__Excerpted data__:
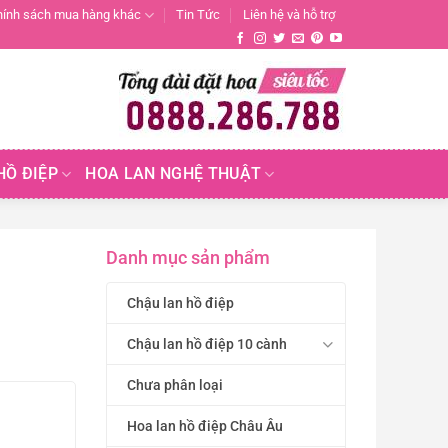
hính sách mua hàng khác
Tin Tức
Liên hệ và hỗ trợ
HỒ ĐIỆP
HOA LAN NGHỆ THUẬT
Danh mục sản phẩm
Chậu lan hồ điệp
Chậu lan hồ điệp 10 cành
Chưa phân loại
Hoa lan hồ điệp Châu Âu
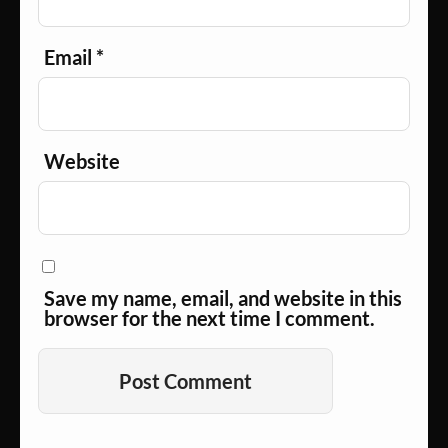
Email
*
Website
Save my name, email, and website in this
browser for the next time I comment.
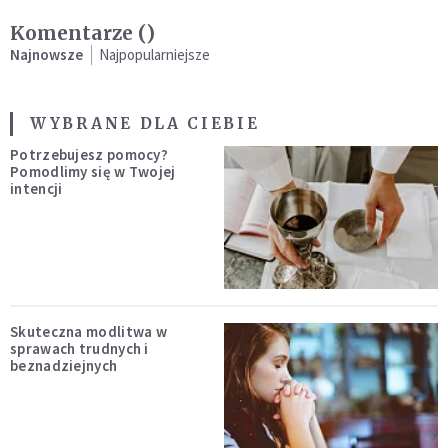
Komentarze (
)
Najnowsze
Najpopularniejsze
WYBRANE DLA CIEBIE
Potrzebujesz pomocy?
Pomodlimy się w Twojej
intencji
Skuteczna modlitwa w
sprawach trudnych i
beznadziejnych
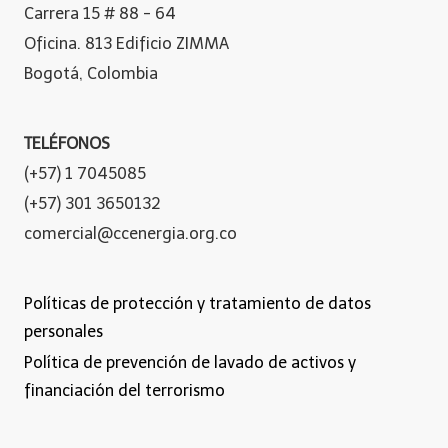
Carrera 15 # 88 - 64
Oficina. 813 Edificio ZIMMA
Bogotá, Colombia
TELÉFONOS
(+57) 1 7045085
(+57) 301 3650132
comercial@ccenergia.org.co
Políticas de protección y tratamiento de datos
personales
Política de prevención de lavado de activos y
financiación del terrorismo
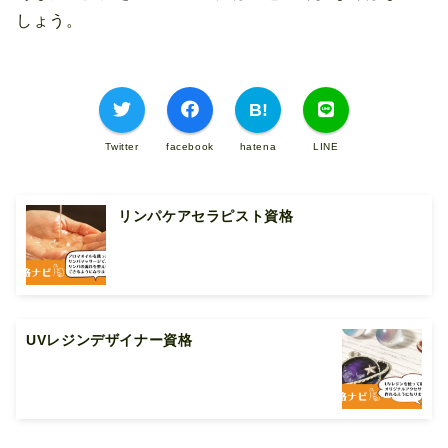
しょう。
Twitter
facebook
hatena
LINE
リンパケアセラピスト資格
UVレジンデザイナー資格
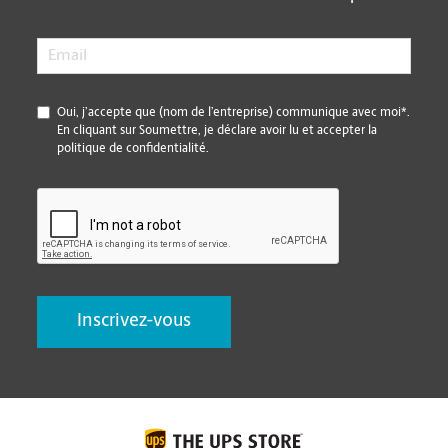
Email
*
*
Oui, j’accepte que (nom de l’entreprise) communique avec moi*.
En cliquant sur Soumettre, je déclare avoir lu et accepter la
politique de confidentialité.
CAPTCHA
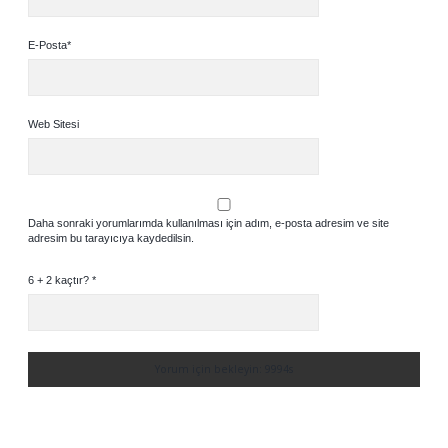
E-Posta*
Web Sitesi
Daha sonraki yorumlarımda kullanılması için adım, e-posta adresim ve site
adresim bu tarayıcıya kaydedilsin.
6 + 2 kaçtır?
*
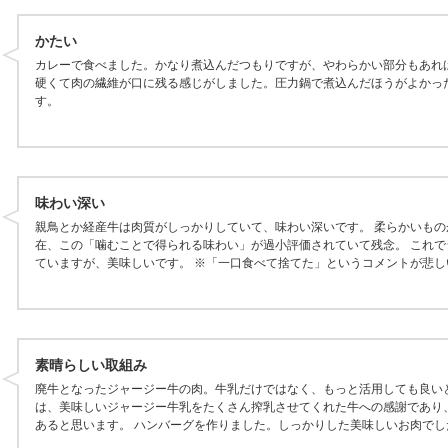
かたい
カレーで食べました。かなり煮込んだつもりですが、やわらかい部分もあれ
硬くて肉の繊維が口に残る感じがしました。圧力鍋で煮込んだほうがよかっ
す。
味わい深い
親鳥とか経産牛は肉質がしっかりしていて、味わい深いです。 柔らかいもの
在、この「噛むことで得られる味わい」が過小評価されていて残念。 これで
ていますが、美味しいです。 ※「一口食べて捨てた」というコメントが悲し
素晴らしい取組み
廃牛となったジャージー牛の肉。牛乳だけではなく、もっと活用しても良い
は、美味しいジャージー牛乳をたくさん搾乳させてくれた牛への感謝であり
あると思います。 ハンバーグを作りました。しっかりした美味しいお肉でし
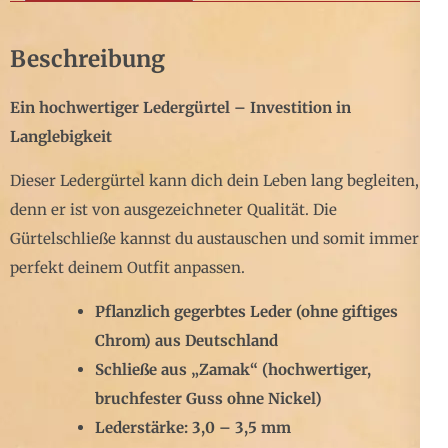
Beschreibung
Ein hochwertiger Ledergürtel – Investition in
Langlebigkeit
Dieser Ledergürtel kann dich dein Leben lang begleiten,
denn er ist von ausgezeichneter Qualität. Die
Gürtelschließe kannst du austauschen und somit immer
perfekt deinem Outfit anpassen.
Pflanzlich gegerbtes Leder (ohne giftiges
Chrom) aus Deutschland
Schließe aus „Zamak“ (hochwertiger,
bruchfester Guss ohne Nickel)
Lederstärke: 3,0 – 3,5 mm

__Task prompt__:
Could you retype every line of text from the records above, character for character and in the same order, while leaving the pictures out?

__Exercise result__:
hính sách mua hàng khác
Tin Tức
Liên hệ và hỗ trợ
HỒ ĐIỆP
HOA LAN NGHỆ THUẬT
Danh mục sản phẩm
Chậu lan hồ điệp
Chậu lan hồ điệp 10 cành
Chưa phân loại
Hoa lan hồ điệp Châu Âu
Email
*
Website
Save my name, email, and website in this
browser for the next time I comment.
Komentarze (
)
Najnowsze
Najpopularniejsze
WYBRANE DLA CIEBIE
Potrzebujesz pomocy?
Pomodlimy się w Twojej
intencji
Skuteczna modlitwa w
sprawach trudnych i
beznadziejnych
Carrera 15 # 88 - 64
Oficina. 813 Edificio ZIMMA
Bogotá, Colombia
TELÉFONOS
(+57) 1 7045085
(+57) 301 3650132
comercial@ccenergia.org.co
Políticas de protección y tratamiento de datos
personales
Política de prevención de lavado de activos y
financiación del terrorismo
しょう。
Twitter
facebook
hatena
LINE
リンパケアセラピスト資格
UVレジンデザイナー資格
Email
*
*
Oui, j’accepte que (nom de l’entreprise) communique avec moi*.
En cliquant sur Soumettre, je déclare avoir lu et accepter la
politique de confidentialité.
CAPTCHA
E-Posta*
Web Sitesi
Daha sonraki yorumlarımda kullanılması için adım, e-posta adresim ve site
adresim bu tarayıcıya kaydedilsin.
6 + 2 kaçtır?
*
かたい
カレーで食べました。かなり煮込んだつもりですが、やわらかい部分もあれ
硬くて肉の繊維が口に残る感じがしました。圧力鍋で煮込んだほうがよかっ
す。
味わい深い
親鳥とか経産牛は肉質がしっかりしていて、味わい深いです。 柔らかいもの
在、この「噛むことで得られる味わい」が過小評価されていて残念。 これで
ていますが、美味しいです。 ※「一口食べて捨てた」というコメントが悲し
素晴らしい取組み
廃牛となったジャージー牛の肉。牛乳だけではなく、もっと活用しても良い
は、美味しいジャージー牛乳をたくさん搾乳させてくれた牛への感謝であり
あると思います。 ハンバーグを作りました。しっかりした美味しいお肉でし
Beschreibung
Ein hochwertiger Ledergürtel – Investition in
Langlebigkeit
Dieser Ledergürtel kann dich dein Leben lang begleiten,
denn er ist von ausgezeichneter Qualität. Die
Gürtelschließe kannst du austauschen und somit immer
perfekt deinem Outfit anpassen.
Pflanzlich gegerbtes Leder (ohne giftiges
Chrom) aus Deutschland
Schließe aus „Zamak“ (hochwertiger,
bruchfester Guss ohne Nickel)
Lederstärke: 3,0 – 3,5 mm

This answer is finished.